PROBLEM >> Please reproduce the records word for word, from the line with "Document page, 1500x1125 pixels." up to and including the line with "text_box Better use of technology", and give only those lines.

## BEGIN

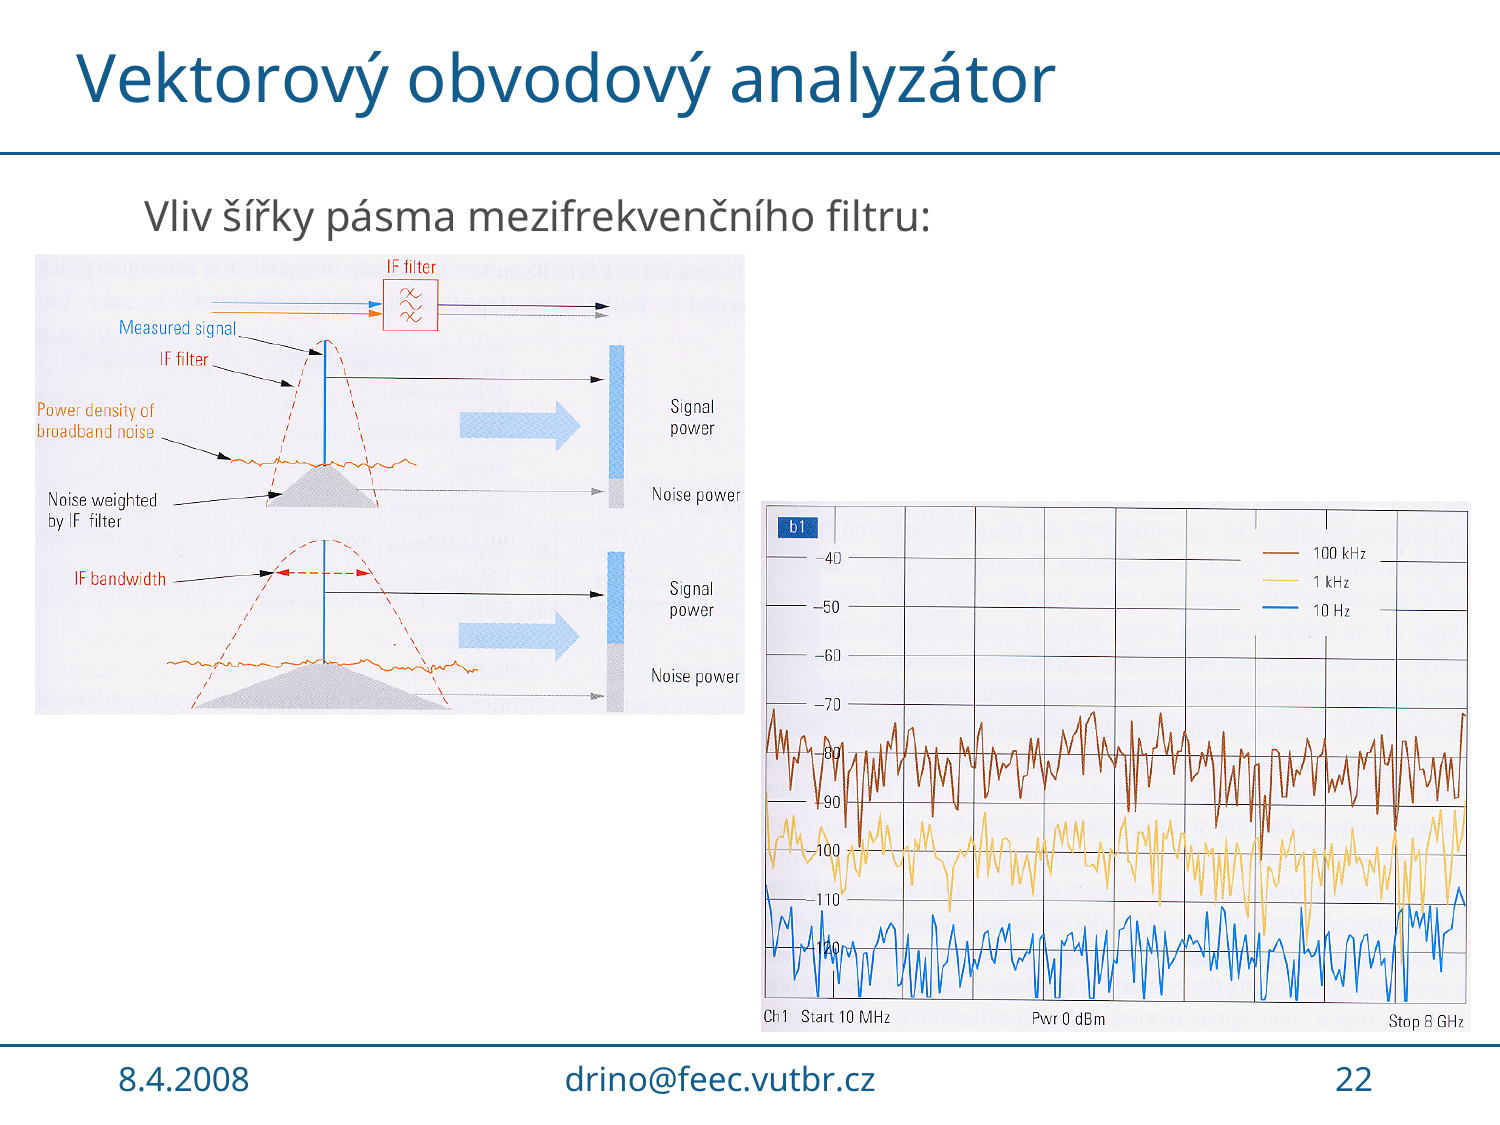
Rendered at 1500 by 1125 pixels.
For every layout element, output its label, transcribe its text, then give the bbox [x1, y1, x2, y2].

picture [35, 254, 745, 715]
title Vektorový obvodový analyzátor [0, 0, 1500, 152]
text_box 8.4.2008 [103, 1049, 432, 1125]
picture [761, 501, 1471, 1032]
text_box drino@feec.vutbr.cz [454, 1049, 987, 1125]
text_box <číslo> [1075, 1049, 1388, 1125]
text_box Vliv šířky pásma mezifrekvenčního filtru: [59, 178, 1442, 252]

## END
## BEGIN

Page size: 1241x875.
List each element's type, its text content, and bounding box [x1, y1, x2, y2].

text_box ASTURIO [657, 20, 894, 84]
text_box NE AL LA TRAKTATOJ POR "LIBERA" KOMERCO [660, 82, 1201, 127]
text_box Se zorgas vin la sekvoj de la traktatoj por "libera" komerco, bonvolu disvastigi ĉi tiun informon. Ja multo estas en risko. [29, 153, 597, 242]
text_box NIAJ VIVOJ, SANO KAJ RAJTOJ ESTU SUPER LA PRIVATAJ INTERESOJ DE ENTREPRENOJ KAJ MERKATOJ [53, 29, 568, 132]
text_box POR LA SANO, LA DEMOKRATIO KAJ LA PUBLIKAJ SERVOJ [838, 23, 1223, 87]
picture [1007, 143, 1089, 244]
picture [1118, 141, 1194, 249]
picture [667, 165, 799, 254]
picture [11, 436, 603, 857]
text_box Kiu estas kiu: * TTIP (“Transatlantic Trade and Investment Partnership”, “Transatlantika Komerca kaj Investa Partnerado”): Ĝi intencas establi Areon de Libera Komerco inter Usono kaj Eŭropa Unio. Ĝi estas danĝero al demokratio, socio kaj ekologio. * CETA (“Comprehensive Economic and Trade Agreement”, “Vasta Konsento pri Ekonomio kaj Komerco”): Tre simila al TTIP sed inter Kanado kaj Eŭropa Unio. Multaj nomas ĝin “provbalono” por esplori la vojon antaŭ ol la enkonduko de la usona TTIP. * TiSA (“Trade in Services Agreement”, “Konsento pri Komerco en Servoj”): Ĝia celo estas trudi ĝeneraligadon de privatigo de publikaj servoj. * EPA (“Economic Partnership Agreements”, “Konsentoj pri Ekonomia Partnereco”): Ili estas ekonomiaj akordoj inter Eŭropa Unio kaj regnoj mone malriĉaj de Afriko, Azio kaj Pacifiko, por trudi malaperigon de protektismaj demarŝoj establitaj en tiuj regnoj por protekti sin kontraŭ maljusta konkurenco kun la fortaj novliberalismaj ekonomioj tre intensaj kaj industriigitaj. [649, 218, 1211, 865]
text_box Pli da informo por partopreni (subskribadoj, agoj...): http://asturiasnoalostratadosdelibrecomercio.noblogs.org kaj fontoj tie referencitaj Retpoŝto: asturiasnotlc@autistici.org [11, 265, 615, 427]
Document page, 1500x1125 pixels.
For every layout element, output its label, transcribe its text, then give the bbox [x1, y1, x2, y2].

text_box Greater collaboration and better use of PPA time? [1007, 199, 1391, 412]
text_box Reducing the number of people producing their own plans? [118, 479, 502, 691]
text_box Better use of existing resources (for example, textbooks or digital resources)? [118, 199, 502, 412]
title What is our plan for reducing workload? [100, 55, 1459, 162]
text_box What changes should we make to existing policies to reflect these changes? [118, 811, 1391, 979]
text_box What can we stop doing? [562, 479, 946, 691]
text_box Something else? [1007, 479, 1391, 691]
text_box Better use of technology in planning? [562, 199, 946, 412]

## END
## BEGIN

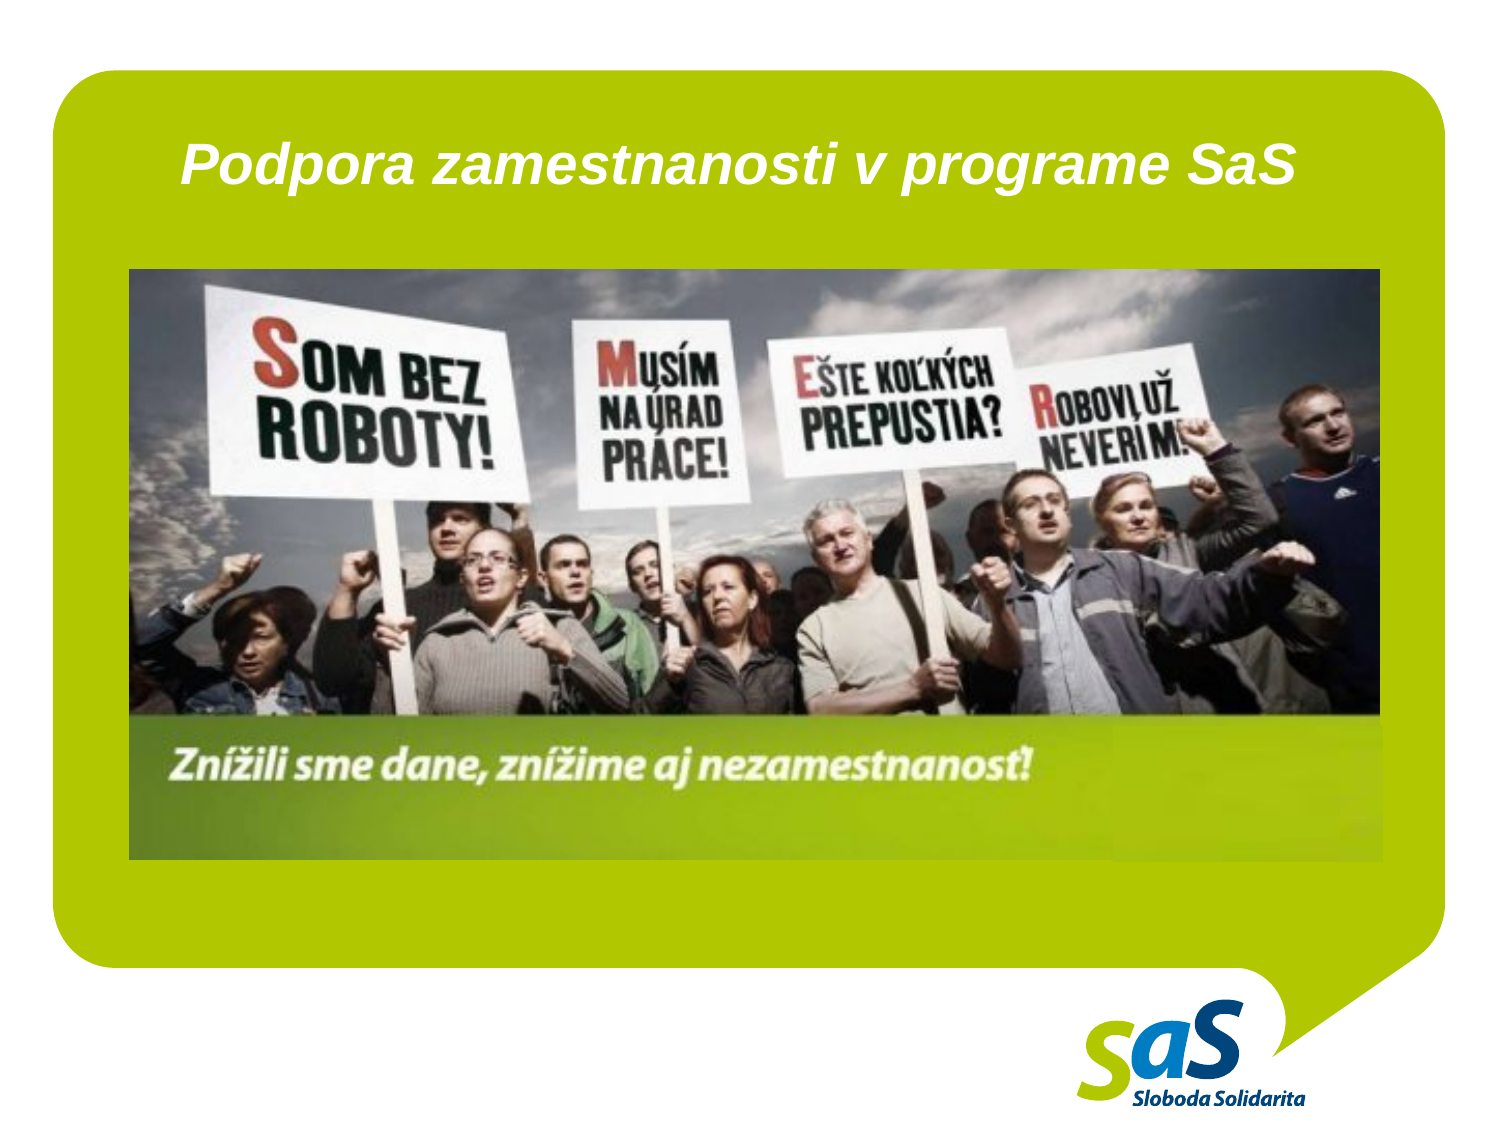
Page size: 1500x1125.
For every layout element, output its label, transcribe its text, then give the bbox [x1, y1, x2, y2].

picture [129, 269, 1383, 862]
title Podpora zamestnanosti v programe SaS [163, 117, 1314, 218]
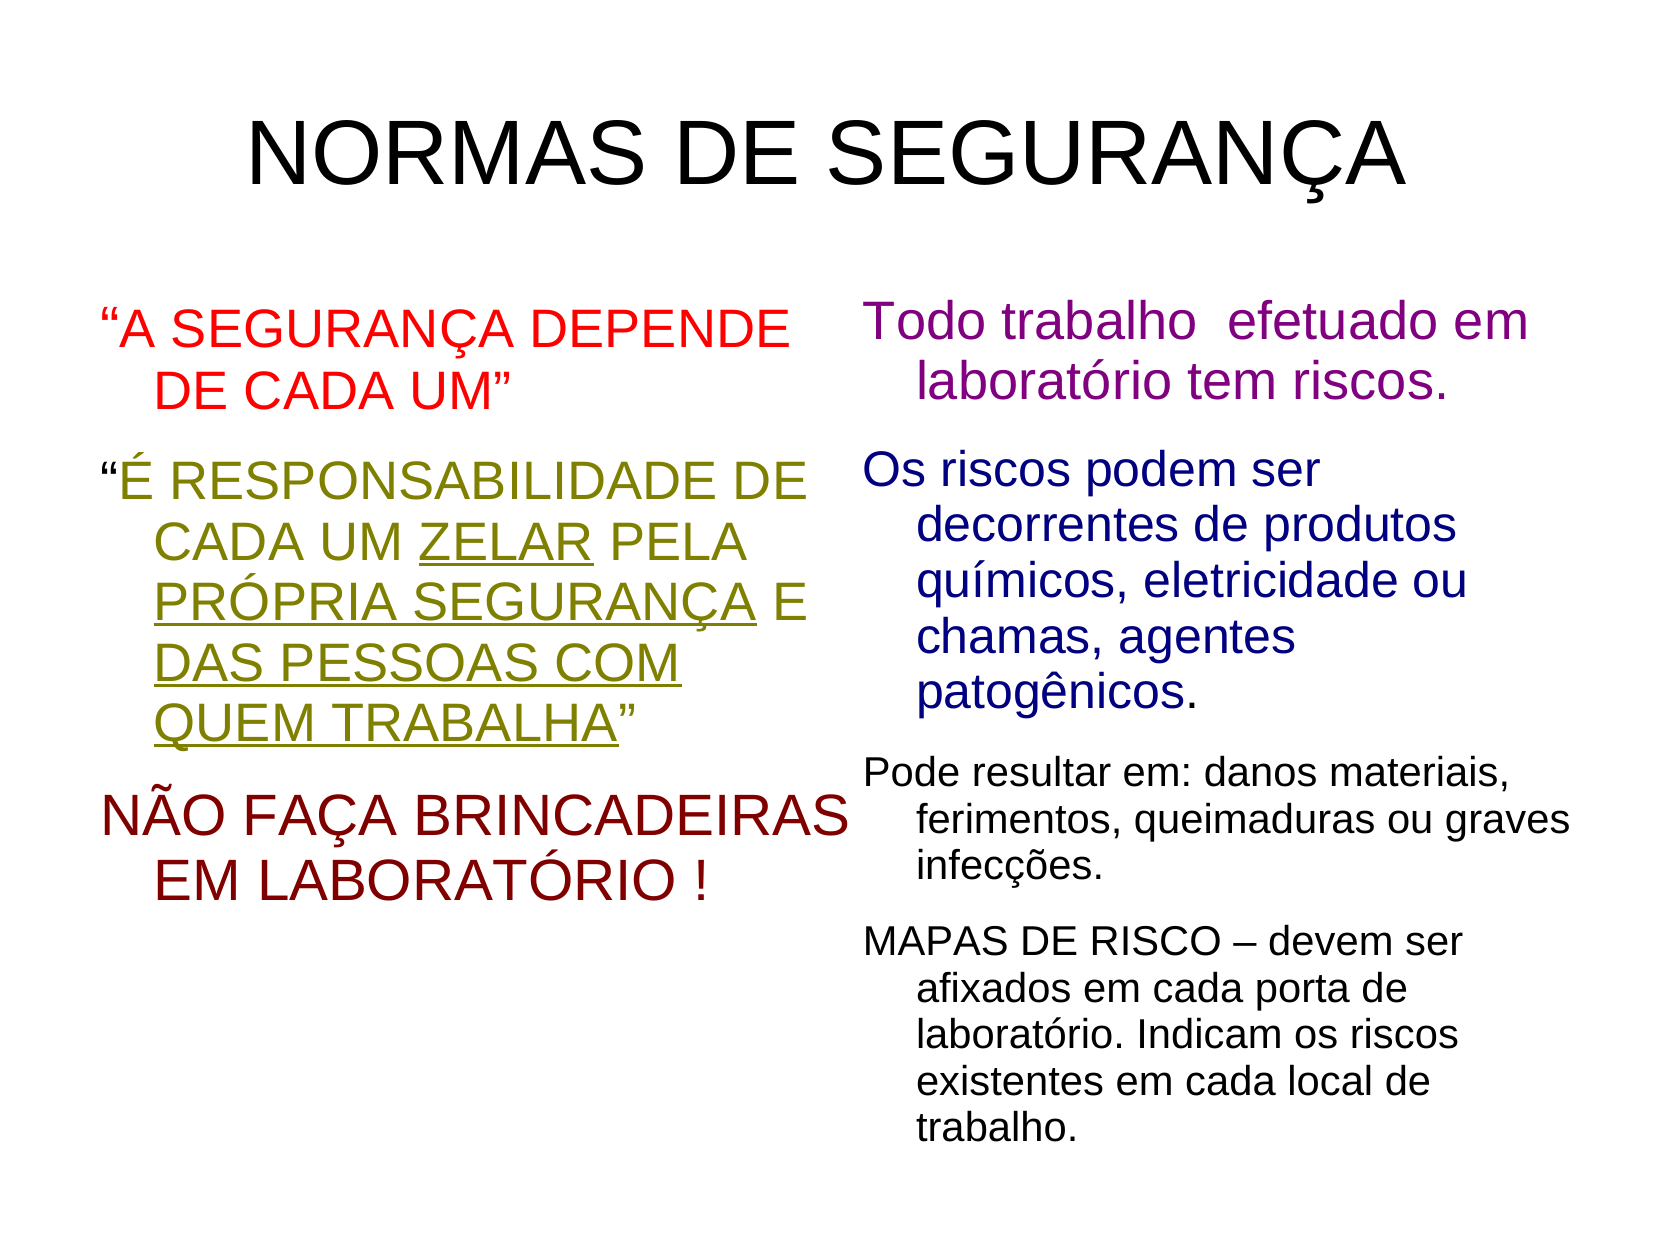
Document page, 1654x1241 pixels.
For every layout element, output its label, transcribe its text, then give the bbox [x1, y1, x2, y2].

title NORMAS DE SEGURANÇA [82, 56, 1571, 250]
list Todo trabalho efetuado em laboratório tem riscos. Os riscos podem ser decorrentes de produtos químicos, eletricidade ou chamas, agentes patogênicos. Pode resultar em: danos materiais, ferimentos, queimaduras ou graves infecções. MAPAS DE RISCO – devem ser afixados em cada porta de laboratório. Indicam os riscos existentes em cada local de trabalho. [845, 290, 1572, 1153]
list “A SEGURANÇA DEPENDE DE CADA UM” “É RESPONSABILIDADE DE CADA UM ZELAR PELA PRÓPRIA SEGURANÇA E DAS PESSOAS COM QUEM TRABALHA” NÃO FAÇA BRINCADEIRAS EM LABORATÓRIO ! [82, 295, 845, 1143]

## END

RESPONSE >>
Document page, 1500x1125 pixels.
For every layout element, output its label, transcribe its text, then give the bbox [x1, y1, x2, y2].

text_box Greater collaboration and better use of PPA time? [1007, 199, 1391, 412]
text_box Reducing the number of people producing their own plans? [118, 479, 502, 691]
text_box Better use of existing resources (for example, textbooks or digital resources)? [118, 199, 502, 412]
title What is our plan for reducing workload? [100, 55, 1459, 162]
text_box What changes should we make to existing policies to reflect these changes? [118, 811, 1391, 979]
text_box What can we stop doing? [562, 479, 946, 691]
text_box Something else? [1007, 479, 1391, 691]
text_box Better use of technology in planning? [562, 199, 946, 412]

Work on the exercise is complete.